However, some patients commencing treatment may not receive infor

However, some patients commencing treatment may not receive information about their options at a time that facilitates effective and informed decision making learn more or that enables consideration of treatment other than centre-based haemodialysis. Implementation of chronic kidney disease education guidelines has not been widely reported and there are few published studies that assess the provision and delivery of information about all treatment options. Patient INformation about Options for Treatment (PINOT)

is a prospective national audit of the type and timing of information provided by renal units to incident pre-emptive transplant, dialysis and conservatively managed patients over a 3-month period. PINOT will assess the patient and unit characteristics associated with timely information provision and highlight any regional variation in treatments offered. “
“Aim:  Hypoxia-inducible factor (HIF) activity during the course of chronic kidney disease (CKD) development is poorly defined, and the effect of HIF activation on CKD is still

controversial. The purpose of the present study was to characterize HIF expression during the course of CKD development, and to investigate the effect of HIF activation on CKD by using prolyl hydroxylase (PHD) inhibitor L-mimosine.
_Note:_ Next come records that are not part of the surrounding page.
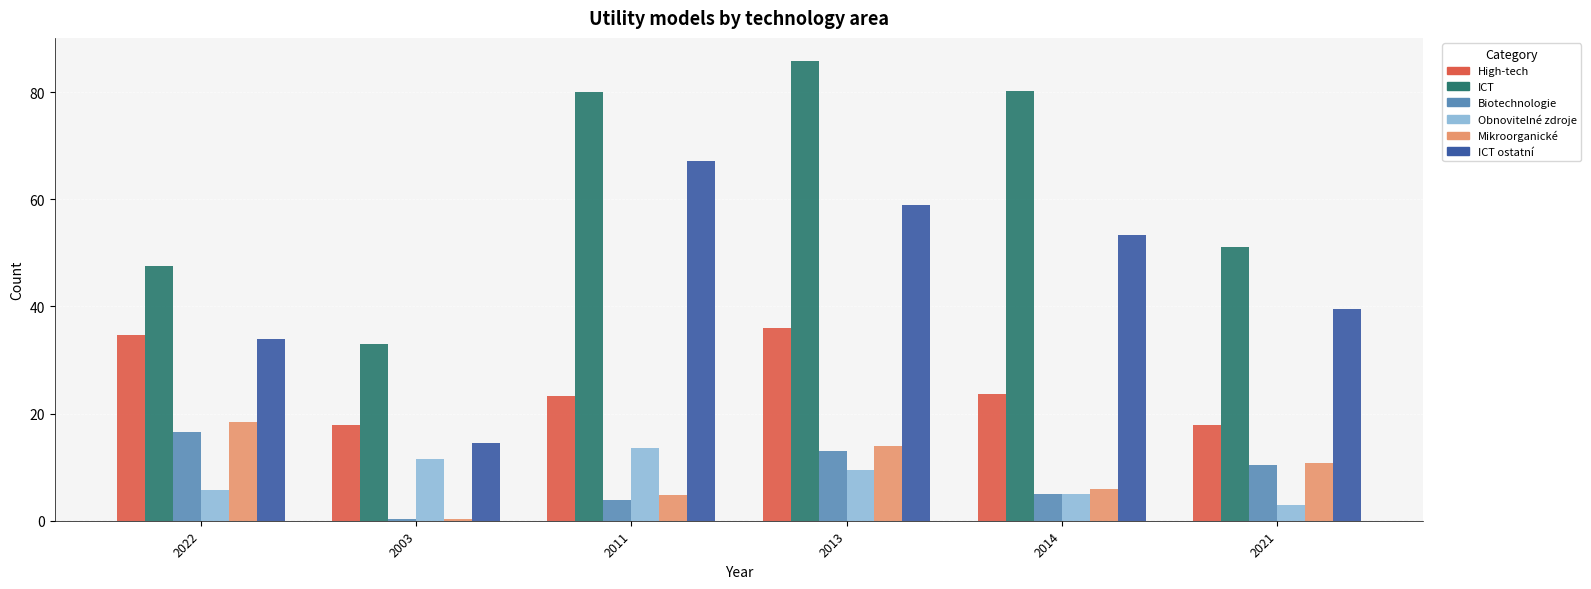

Is it true that ICT equals 109.4 at 2014?

False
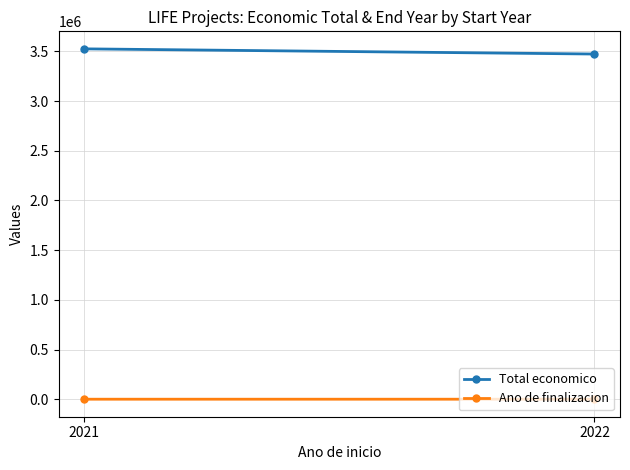

Which series has the largest total across all categories?

Total economico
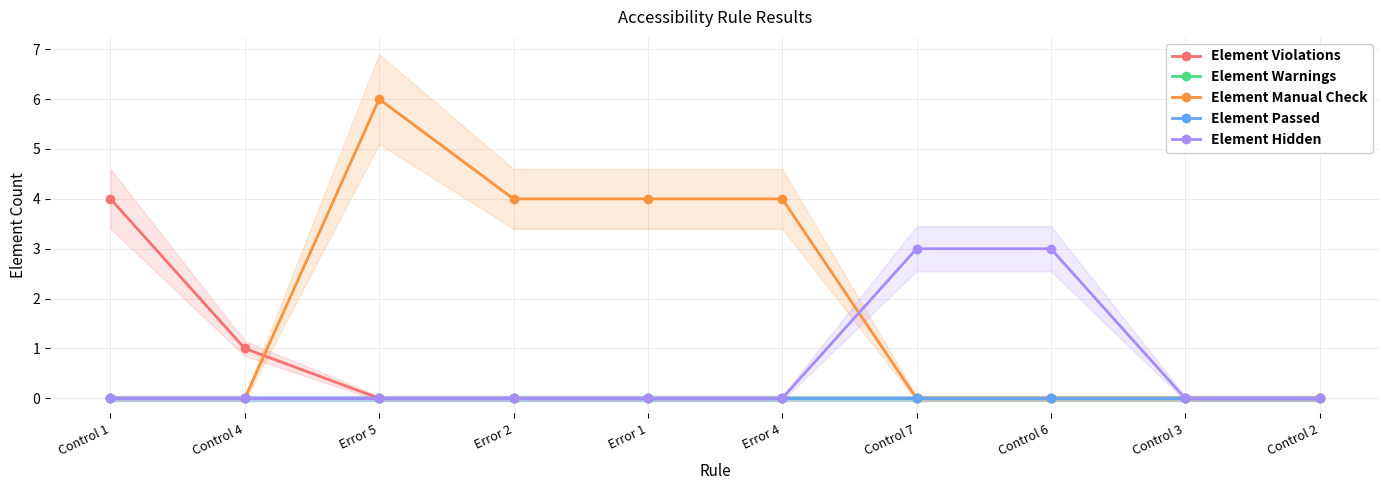

What is the label of the 2nd point from the left?

Control 4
Methods:  Rats with remnant kidneys (RK) were killed at week 1, 2, 4, 6, 8, 12 after

subtotal nephrectomy. An additional group of RK rats was treated with L-mimosine to study the effect of HIF-α activation. Results:  Tubulointerstitial hypoxia in the remnant kidney began at week U0126 solubility dmso 1 and continued, albeit attenuated, until week 12, the last time point examined. The nuclear expression of HIF-1α and HIF-2α, as well as typical HIF target genes VEGF (vascular endothelial growth factor), HO-1 (heme oxygenase-1), GLUT-1 (glucose transporter-1) Phosphoprotein phosphatase and EPO (erythropoietin), were all upregulated in the early stage of RK when renal function was stable, and returned to the basal level later, accompanied by impaired renal function and interstitial fibrosis. L-mimosine administered from week 5 to week 12 led to accumulation of HIF-1α and HIF-2α proteins, increased expression of VEGF, HO-1 and GLUT-1, and improved renal function. Furthermore, fibrosis markers α-smooth muscle actin (α-SMA) and Collagen III, as well as peritubular capillary rarefaction index, were all significantly decreased after L-mimosine treatment. Conclusion:  There was a transient HIF-α activation in the remnant kidney of rats at the early stage following subtotal nephrectomy. L-mimosine administered in later stages re-activated HIF-α and reduced tubulointerstitial fibrosis. “
“It is necessary to screen people at high risk for proteinuria with an economical, reliable and convenient method.